Senior Allie Haggarty jumped at the chance to take college courses when it was offered to her. “It’s a great way to get a head start on college,” she said. “Plus, the fact that I’m earning college credits saves my parents a lot of money. They like that a lot.”

Easton McClanahan said the Academy allows him to make a gradual adjustment to college work. “It’s not that the courses are necessarily harder, it’s just that the way they’re taught is a lot different. You have to do lot of the work on your own and that takes some getting used to,” he said.

“This is the best of both worlds,” said Stephanie Axe. “We get to take college courses and still get to enjoy high school. We still get to participate in athletics and other things. It’s great.”

Of course, programs like the Williamstown Academy come with costs.

“We’re very fortunate to have a board that looks beyond dollars and cents and works for ways to provide our students with programs that will give them every opportunity possible,” Skinner said. She said the board and the students share the cost of the college credits. “Our district has a trust and the board is using the proceeds from that to help pay for the program.”

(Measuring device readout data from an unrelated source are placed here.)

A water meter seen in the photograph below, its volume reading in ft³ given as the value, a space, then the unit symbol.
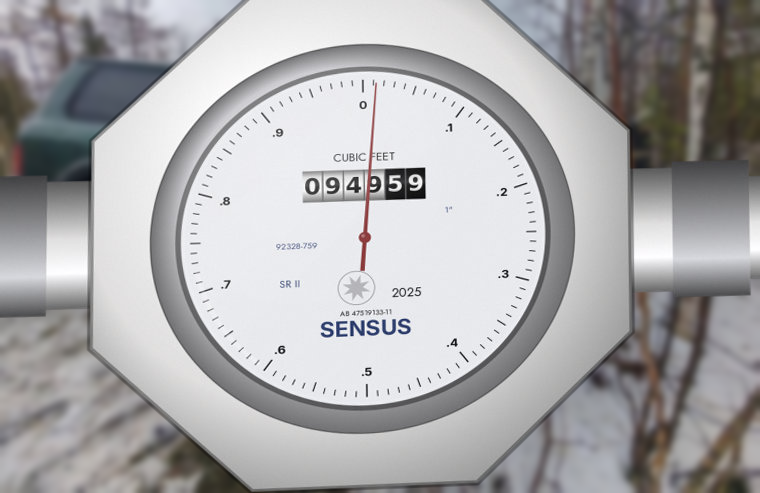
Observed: 94959.01 ft³
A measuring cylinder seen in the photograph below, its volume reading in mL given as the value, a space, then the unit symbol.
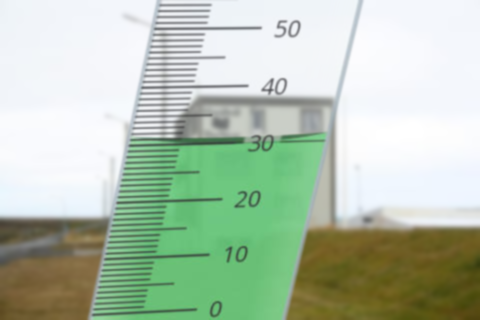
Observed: 30 mL
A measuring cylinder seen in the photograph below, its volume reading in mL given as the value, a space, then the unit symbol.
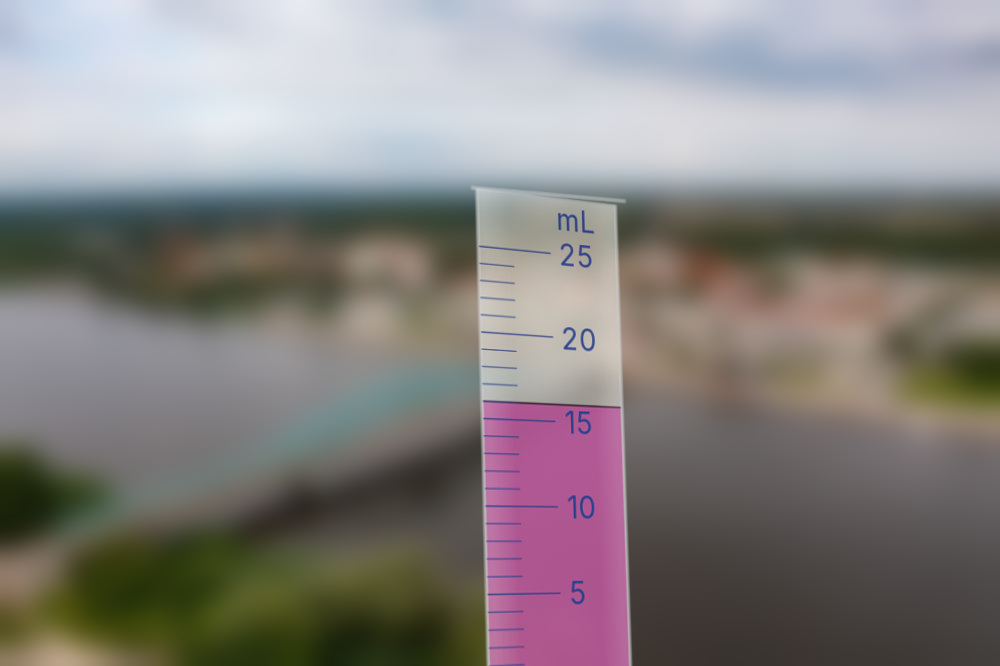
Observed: 16 mL
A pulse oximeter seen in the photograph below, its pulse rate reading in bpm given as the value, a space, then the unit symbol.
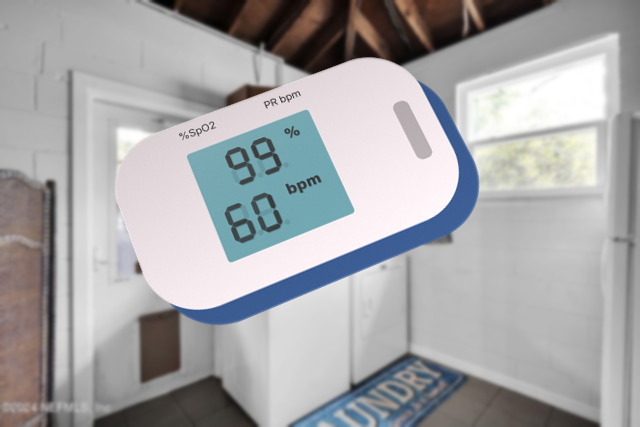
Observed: 60 bpm
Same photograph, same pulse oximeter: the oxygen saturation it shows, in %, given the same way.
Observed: 99 %
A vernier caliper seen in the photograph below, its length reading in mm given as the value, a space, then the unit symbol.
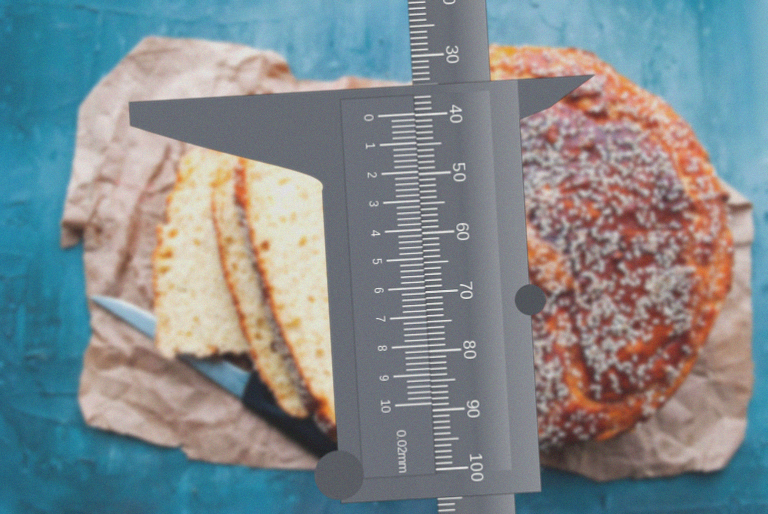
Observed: 39.8 mm
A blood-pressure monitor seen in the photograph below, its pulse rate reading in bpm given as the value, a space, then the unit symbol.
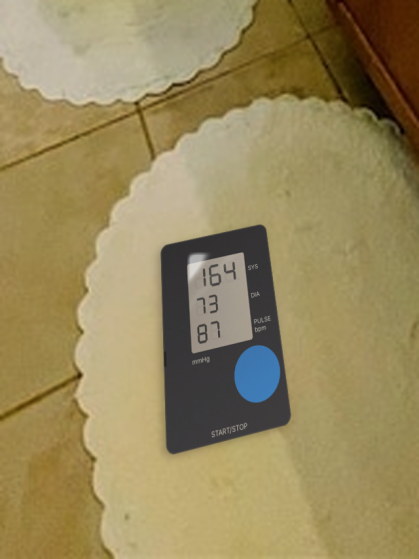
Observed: 87 bpm
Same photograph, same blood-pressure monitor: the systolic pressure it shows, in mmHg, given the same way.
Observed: 164 mmHg
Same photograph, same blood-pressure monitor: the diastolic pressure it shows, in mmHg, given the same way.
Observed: 73 mmHg
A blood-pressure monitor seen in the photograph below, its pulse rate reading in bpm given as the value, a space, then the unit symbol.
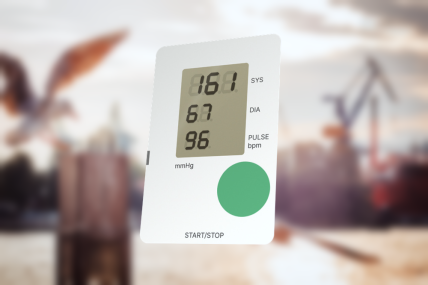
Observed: 96 bpm
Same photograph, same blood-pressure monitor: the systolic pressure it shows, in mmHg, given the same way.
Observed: 161 mmHg
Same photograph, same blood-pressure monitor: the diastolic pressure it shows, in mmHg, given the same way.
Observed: 67 mmHg
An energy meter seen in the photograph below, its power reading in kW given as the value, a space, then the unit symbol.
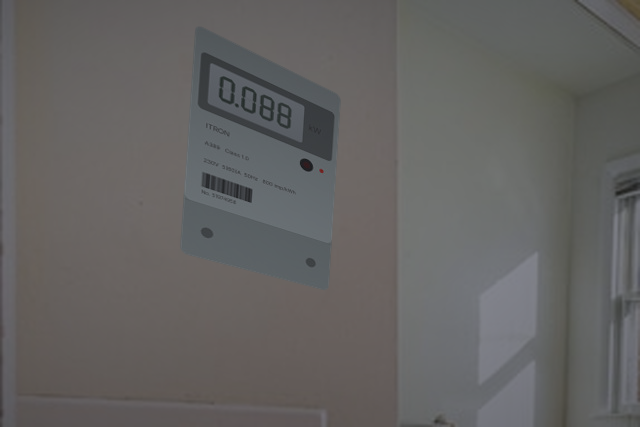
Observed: 0.088 kW
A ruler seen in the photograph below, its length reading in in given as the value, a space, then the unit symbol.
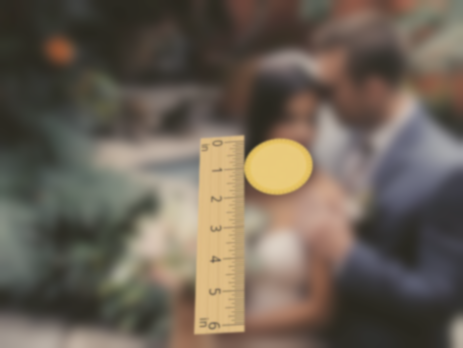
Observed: 2 in
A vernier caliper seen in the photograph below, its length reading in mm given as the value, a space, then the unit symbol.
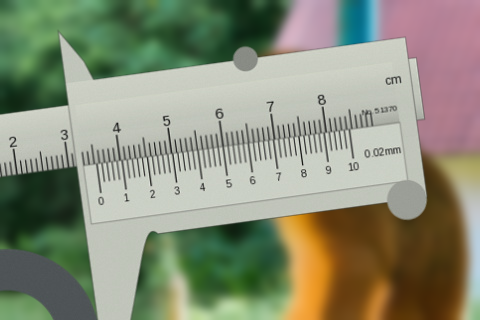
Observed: 35.5 mm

Skinner said the success of the Academy will enable Williamstown to adopt a competency-based program so students will be able to take more college courses while in high school. School officials estimate students will be able earn as many as 34 credit hours before they leave.

Boyle County preparation

Boyle County Superintendent Michael LaFavers sees a different purpose for competency-based graduation. He said 85 percent of his district’s students go on to college, and many of them earn college credits through a dual-credit program with Western Kentucky University. But LaFavers is worried about other students.

“We have some kids who have had to miss a lot of school for various reasons. They know the material and can do the work, but they don’t have the required number of hours in the classroom. A competency-based program would allow us to get these kids a diploma,” he said.

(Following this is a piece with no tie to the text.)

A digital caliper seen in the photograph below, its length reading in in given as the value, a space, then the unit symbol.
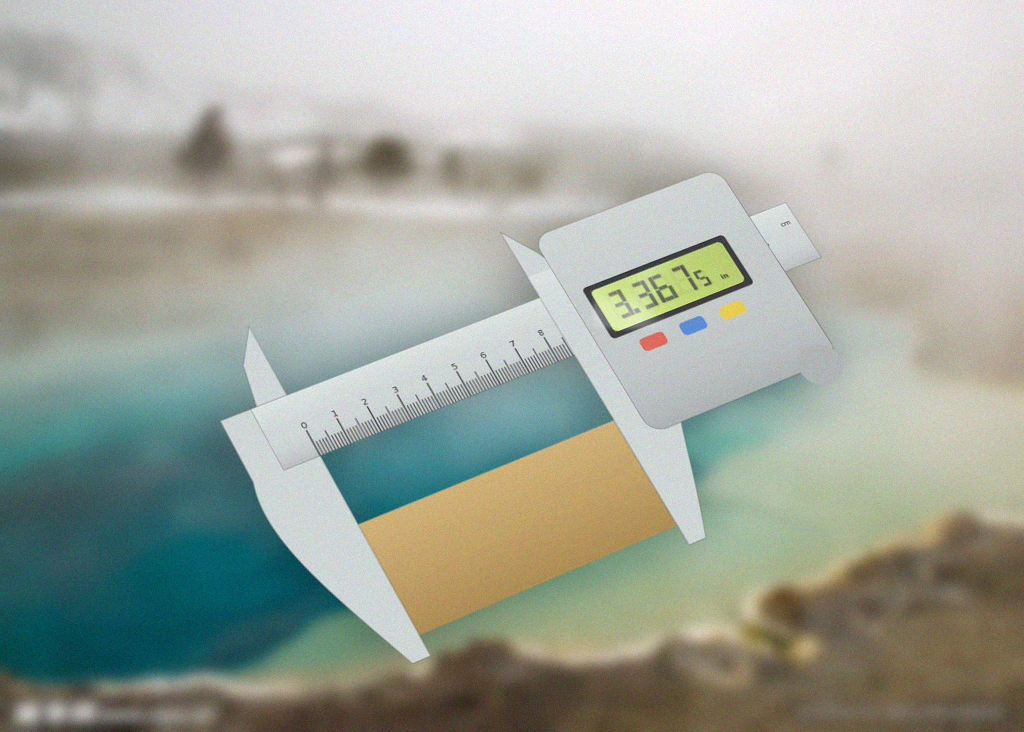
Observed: 3.3675 in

Boyle County does not yet have a program in place. LaFavers stressed that he and his staff want to make sure that when they do start using it, it will be designed to help those students who really need it and not as a crutch for those who simply don’t want to work in class.

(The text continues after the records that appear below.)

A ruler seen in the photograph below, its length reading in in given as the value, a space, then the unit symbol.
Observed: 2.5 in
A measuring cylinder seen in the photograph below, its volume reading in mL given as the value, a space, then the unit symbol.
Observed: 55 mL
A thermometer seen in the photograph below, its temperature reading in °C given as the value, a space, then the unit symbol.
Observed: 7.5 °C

“We want to be sure that our graduates are truly college- and career-ready when they leave here,” he said.

LaFavers added that competency-based credits will be used very sparingly in his district. “I don’t imagine that more than 3 or 4 percent of our students will earn competency-based credits,” he said. “It’s just not something that will be used a lot. I see it more of being one more tool we can use when we need.”

And as any good mechanic will tell you, you can’t have too many useful tools.